Jordan’s Protests: Political Economy, Protest, and Empire
Saleem Haddad Posted on Nov 22, 2012
“Erm, why do they have to, like, break stuff?,” a common complaint made against the protesters in Jordan. (Image by Nidal Elkhairy)
The wave of protests that began in Tunisia in December 2010 has often produced lazy and ahistorical debates about the region. These discussions often reduce discontent to quick and easy ‘Arab Spring’-isms: naïve excitement over de-historicized ‘democracy movements’, eroticization of the ‘complexity’ of ethnic and sectarian divisions, or the transformation of social structures into a simple domino game of ‘will it fall?’
These reductions have often done more harm than good. Moving past these tired clichés and providing a deeper historical analysis is essential to understanding many events associated with the Arab uprisings, including the current protests in Jordan.
For the Jordanian state, the turning point came in 1989. It was at this point that the country’s political economy transformed as a result of IMF-imposed structural adjustment programs and a ‘neoliberal’ economic project. The first of a string of protests erupted, in response to cuts to the country’s fuel subsidies.
The events of 1989 broke the social contract between state and society, which was never repaired. Over time, a dysfunctional dynamic developed in which the Jordanian state was no longer accountable to its citizens, but rather to the political, economic, and ultimately, imperial interests of the United States and international financial capital. This neoliberal system also altered the systems of production in Jordan, giving rise to a new and increasingly disconnected elite that controlled much of the country’s economic and political capital.

Instructions to follow: Quote word for word the passage from the Jordan protests text that begins at the words "For the Jordanian" and stops after the words "country’s fuel subsidies.".

Exercise data:

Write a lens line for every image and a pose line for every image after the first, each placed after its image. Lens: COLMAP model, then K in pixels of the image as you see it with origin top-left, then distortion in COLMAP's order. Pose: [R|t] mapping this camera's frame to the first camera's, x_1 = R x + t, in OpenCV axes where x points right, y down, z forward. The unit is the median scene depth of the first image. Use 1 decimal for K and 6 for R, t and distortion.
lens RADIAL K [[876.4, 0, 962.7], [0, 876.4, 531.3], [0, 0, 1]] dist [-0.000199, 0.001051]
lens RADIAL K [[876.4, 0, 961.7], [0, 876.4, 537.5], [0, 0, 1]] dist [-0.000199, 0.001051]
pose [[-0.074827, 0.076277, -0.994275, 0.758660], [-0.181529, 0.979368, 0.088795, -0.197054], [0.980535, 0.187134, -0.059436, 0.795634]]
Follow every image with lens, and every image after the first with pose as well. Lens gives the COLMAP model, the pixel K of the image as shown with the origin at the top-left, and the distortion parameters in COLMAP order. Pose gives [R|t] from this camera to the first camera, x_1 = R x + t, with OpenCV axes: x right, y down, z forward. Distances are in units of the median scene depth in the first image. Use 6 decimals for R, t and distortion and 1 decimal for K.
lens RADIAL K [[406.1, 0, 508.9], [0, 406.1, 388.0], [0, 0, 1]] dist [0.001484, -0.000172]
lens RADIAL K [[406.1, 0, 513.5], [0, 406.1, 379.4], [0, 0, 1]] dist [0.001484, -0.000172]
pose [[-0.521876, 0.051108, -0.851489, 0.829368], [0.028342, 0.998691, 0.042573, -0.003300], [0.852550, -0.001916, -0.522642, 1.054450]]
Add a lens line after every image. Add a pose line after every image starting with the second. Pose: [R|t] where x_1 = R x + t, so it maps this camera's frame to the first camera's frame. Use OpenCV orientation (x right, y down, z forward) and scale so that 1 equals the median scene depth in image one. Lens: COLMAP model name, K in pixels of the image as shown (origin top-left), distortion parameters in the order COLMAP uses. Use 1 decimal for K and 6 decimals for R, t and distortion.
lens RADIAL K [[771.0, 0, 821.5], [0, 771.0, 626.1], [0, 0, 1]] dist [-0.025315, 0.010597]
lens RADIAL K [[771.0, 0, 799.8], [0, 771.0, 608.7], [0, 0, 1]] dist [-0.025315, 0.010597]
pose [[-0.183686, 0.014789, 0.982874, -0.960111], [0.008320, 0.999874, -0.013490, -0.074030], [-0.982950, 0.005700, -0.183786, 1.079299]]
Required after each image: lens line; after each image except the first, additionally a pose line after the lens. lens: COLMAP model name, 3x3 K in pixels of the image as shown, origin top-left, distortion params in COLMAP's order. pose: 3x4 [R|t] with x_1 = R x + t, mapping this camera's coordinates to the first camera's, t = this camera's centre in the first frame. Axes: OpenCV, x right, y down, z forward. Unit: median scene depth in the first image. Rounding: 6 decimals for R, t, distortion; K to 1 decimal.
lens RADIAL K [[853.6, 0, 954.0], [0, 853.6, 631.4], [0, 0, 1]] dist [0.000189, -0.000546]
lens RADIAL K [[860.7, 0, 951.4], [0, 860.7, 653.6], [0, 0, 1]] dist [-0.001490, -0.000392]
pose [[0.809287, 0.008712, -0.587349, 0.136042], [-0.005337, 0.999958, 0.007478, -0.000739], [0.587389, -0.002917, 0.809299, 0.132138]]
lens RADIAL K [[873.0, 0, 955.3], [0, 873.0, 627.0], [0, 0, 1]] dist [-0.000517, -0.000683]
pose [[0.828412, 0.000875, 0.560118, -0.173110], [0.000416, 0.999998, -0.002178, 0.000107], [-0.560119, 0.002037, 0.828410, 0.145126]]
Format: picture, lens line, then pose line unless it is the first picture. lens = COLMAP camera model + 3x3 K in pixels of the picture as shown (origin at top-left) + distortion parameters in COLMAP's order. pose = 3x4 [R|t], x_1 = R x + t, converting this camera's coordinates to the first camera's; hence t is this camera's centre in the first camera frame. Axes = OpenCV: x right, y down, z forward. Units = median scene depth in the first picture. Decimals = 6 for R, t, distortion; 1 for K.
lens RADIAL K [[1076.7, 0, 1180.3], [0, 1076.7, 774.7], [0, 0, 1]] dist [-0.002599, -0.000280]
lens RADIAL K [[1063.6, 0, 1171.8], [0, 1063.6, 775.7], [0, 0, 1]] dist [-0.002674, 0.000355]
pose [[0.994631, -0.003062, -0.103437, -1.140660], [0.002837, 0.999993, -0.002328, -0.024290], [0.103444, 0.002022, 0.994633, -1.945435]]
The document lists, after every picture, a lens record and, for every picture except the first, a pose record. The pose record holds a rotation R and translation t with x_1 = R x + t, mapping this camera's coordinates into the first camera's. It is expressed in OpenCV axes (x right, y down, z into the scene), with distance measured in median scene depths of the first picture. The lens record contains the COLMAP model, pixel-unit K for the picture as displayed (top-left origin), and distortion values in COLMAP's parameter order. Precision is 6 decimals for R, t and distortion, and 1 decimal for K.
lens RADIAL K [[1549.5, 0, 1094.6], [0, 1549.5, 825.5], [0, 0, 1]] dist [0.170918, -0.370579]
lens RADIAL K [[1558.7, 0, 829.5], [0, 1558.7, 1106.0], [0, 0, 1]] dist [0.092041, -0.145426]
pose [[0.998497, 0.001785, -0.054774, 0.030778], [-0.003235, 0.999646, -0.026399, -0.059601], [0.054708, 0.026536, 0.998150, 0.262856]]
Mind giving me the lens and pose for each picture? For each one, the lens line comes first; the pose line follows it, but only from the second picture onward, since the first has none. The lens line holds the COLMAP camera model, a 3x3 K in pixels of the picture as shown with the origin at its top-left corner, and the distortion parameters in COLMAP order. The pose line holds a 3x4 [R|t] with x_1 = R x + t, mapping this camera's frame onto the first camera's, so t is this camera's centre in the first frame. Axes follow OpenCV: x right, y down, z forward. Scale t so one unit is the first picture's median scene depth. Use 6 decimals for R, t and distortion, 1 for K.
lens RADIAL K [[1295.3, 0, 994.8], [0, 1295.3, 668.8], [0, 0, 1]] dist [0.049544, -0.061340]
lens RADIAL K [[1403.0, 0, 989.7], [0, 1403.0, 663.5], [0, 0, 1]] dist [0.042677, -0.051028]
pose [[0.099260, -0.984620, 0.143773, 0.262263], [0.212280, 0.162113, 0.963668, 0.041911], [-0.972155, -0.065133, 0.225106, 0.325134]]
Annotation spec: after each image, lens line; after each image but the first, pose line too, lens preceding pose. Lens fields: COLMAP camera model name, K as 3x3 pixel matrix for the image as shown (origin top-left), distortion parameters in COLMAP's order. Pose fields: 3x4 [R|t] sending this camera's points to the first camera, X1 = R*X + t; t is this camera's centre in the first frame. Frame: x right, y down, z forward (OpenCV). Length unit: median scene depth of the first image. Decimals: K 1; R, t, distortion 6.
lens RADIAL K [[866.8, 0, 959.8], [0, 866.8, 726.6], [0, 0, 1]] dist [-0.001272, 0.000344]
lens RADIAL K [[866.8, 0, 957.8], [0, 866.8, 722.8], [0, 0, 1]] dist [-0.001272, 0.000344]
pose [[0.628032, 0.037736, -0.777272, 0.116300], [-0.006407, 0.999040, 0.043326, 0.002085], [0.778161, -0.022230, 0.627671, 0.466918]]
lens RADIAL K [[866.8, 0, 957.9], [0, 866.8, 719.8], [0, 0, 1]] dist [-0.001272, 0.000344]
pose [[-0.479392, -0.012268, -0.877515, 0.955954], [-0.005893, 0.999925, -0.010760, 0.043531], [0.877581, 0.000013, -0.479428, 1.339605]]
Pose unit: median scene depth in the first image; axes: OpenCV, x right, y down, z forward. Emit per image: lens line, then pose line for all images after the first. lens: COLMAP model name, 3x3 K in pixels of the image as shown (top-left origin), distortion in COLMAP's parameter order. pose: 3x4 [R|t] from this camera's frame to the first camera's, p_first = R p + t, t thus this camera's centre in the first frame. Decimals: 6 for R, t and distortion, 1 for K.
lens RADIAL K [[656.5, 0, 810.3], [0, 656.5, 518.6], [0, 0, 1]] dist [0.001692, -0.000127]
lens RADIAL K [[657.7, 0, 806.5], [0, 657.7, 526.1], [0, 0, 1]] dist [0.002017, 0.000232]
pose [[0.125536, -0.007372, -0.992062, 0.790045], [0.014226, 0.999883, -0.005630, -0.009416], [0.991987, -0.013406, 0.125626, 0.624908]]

Written response:
For the Jordanian state, the turning point came in 1989. It was at this point that the country’s political economy transformed as a result of IMF-imposed structural adjustment programs and a ‘neoliberal’ economic project. The first of a string of protests erupted, in response to cuts to the country’s fuel subsidies.